SpatialImaginer: Towards Adaptive Visual Imagination for Spatial Reasoning

arXiv:2604.17385v1 Announce Type: new Abstract: Spatial intelligence, which refers to the ability to reason about geometric and physical structure from visual observations, remains a core challenge for multimodal large language models. Despite promising performance, recent multimodal large language models (MLLMs) often exhibit fragile reasoning traces in spatial intelligence tasks that involve consistent spatial state recognition. We argue that these failures stem from a mismatch between the spatial recognition mechanism and the text-only reasoning behavior of these MLLMs.

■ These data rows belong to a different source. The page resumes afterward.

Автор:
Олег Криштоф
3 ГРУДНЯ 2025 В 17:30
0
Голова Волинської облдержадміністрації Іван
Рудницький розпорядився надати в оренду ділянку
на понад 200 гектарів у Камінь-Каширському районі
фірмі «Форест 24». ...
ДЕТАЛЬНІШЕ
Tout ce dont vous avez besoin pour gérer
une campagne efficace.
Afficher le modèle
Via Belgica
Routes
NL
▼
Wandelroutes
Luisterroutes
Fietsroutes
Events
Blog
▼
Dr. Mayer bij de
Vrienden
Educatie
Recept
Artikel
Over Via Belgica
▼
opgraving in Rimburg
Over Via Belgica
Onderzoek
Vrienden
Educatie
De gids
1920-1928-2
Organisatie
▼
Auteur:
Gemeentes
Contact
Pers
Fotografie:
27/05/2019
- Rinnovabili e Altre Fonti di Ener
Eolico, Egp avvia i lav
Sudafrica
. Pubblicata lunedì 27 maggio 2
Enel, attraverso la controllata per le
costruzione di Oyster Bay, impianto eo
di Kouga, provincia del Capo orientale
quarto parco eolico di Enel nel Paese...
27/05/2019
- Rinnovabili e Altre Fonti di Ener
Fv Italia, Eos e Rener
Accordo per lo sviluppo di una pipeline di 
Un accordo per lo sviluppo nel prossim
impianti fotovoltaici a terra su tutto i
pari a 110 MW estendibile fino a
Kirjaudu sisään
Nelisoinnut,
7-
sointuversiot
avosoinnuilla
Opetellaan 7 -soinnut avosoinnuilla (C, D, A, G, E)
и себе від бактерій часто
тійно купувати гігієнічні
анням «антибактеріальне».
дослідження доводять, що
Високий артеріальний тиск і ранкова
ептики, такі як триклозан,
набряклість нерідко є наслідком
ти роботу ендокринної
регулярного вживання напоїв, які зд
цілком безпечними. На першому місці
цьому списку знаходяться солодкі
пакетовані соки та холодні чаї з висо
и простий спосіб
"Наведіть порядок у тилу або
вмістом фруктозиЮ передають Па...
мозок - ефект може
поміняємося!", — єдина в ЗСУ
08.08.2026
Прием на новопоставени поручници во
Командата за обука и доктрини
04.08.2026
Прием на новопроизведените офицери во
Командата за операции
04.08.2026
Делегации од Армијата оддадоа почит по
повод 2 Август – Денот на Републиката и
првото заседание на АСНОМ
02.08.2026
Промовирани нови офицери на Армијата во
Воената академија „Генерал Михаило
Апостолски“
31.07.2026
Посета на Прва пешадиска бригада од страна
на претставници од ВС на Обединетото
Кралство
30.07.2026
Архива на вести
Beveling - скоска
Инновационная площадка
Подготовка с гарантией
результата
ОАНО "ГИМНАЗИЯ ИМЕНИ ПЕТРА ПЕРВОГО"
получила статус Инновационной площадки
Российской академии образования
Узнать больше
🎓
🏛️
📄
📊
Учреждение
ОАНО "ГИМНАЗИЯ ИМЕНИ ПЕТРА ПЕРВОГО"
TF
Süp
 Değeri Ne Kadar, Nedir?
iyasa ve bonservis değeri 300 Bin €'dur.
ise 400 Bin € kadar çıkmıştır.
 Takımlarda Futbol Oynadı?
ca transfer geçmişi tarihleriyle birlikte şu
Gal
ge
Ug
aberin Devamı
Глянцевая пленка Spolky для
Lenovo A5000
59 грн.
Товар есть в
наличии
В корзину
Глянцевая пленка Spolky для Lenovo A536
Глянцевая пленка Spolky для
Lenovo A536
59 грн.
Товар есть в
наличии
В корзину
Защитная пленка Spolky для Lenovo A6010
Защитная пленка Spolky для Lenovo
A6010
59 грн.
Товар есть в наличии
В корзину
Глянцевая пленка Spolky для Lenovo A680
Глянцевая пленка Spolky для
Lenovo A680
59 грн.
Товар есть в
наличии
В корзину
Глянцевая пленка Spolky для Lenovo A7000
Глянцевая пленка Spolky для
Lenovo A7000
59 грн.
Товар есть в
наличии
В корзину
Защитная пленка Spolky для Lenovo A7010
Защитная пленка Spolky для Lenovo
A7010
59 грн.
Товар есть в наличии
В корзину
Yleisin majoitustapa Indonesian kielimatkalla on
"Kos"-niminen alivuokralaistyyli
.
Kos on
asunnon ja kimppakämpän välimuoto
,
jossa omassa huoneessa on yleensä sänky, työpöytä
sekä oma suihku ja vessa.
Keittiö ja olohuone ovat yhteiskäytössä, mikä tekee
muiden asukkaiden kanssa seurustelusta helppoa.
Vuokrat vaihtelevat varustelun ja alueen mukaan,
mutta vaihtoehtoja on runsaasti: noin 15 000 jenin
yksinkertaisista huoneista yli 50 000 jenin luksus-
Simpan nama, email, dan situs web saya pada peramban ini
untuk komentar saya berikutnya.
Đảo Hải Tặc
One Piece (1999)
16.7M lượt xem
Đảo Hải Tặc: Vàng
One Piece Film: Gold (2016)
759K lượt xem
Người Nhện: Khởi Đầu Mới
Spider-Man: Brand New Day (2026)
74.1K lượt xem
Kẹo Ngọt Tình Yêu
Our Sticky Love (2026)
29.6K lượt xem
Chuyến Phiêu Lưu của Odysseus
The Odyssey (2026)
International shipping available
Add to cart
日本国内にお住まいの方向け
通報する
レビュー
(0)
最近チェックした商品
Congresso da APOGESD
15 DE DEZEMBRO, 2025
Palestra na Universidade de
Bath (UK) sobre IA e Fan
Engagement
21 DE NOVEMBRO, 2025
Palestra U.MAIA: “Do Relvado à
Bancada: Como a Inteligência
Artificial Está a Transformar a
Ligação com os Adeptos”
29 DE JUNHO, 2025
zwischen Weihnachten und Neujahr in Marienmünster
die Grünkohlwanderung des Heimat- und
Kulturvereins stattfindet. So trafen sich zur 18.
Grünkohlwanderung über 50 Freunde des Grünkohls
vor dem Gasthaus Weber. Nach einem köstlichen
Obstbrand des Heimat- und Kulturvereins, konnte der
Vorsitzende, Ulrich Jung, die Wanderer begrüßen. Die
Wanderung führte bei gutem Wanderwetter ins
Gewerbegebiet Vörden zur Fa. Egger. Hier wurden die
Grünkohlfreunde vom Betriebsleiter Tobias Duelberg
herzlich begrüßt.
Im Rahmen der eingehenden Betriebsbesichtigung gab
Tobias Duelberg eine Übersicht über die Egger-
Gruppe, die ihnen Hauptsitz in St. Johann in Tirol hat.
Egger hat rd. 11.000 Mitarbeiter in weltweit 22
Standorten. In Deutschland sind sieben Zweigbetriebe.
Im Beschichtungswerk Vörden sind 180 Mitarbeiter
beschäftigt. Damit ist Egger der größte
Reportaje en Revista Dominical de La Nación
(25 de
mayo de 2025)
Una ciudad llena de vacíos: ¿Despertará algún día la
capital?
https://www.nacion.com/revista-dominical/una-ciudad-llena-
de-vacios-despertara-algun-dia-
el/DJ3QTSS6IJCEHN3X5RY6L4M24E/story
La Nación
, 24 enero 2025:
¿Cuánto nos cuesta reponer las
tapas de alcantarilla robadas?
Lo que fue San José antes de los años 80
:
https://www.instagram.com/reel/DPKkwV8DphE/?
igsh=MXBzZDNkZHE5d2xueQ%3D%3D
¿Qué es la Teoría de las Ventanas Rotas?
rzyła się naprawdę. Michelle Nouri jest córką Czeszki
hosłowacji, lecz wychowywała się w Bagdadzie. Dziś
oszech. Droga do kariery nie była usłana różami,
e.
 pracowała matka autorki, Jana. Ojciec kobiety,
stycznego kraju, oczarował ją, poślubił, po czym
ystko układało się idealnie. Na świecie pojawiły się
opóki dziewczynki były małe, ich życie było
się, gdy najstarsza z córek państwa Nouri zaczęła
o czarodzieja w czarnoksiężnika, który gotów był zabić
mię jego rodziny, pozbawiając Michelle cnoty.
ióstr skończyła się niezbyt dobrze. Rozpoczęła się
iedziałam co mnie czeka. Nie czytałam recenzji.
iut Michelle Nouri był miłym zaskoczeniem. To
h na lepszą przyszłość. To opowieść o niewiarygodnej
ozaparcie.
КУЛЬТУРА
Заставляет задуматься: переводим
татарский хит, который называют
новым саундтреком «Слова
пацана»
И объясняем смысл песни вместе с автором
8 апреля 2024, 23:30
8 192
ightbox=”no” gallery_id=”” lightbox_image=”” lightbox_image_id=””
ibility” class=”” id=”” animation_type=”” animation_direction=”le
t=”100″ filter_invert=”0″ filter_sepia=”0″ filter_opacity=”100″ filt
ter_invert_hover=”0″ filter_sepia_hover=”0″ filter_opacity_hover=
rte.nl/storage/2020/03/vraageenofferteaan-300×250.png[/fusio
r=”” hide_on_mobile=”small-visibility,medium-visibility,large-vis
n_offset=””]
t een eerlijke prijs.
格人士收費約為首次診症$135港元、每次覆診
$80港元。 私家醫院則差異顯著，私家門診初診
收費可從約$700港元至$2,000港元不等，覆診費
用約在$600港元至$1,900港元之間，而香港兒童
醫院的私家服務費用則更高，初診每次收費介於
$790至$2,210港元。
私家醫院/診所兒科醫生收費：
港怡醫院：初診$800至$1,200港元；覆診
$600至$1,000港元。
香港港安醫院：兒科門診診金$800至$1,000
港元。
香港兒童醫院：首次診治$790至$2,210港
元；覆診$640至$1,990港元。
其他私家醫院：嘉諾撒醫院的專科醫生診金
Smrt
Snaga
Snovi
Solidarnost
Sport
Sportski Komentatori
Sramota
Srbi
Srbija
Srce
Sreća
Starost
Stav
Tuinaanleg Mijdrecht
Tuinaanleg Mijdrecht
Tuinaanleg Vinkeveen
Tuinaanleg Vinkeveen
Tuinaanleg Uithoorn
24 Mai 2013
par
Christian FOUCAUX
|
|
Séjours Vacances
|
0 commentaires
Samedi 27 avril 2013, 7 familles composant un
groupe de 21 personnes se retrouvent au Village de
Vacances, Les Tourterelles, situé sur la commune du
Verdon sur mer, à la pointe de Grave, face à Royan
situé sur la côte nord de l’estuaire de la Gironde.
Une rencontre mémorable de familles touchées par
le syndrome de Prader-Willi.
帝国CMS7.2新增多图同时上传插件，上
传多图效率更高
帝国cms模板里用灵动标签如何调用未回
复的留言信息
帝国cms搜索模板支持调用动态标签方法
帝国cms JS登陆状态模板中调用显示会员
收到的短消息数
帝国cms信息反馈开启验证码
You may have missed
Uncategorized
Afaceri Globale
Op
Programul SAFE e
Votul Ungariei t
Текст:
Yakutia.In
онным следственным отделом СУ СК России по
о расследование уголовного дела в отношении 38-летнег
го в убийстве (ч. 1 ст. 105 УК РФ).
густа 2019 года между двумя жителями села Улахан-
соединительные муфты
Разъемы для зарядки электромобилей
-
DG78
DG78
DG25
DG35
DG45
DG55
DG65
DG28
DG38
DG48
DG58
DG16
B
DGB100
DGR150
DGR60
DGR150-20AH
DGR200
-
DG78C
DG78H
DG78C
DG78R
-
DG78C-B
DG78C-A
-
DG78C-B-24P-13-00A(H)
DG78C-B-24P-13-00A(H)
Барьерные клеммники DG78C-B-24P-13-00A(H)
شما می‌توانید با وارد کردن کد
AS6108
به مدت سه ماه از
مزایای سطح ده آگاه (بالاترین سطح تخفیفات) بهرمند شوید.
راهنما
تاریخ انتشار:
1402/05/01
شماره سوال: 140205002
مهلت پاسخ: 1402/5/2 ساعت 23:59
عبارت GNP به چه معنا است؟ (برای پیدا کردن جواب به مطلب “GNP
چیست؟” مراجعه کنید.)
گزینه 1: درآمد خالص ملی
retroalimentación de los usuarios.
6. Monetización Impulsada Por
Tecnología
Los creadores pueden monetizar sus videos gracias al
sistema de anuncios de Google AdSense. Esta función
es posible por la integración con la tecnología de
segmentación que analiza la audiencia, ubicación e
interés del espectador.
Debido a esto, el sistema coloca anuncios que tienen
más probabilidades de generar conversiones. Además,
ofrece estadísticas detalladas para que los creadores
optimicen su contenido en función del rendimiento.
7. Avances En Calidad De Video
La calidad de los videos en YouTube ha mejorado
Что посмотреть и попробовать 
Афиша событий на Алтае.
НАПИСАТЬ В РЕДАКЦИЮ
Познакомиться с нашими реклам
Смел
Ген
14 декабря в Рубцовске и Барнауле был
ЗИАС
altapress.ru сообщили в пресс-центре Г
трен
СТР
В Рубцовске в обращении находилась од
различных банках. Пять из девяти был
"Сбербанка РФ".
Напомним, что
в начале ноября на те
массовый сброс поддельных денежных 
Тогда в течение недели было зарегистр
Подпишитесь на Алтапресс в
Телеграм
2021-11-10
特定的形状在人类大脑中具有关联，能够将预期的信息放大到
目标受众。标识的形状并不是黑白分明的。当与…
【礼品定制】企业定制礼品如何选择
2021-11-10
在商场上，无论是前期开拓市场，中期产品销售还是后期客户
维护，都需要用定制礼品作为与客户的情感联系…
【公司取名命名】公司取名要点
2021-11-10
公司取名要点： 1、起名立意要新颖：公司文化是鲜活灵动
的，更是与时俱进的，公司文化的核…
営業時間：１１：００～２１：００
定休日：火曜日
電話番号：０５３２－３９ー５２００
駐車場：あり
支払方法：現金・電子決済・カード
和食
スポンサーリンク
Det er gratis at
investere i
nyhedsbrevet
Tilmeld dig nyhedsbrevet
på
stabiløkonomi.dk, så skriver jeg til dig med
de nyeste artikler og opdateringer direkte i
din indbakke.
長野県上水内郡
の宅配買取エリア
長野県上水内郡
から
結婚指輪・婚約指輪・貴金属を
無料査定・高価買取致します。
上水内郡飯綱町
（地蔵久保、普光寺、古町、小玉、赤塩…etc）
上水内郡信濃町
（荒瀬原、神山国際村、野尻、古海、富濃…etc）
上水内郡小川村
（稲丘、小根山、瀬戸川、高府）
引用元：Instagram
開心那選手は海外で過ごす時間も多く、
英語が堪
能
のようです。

Effective spatial reasoning requires low-level geometric structure to be faithfully preserved and updated throughout the reasoning process, whereas textual representations tend to abstract away precisely these critical details. To address this issue, we propose SpatialImaginer, a unified multimodal generation framework that integrates textual reasoning with visual imagination. Our framework adopts a divide-and-conquer strategy, using text chain-of-thought for high-level semantic planning and the visual imagination for geometry-sensitive state transformation and consistency preservation. To support this capability, we further introduce a difficulty-aware data engine with closed-loop verification to train the model to invoke visual imagination selectively when stable spatial state tracking is required. Extensive experiments on diverse spatial intelligence benchmarks show that SpatialImaginer achieves state-of-the-art performance and substantially improves robustness on complex multi-step spatial reasoning tasks.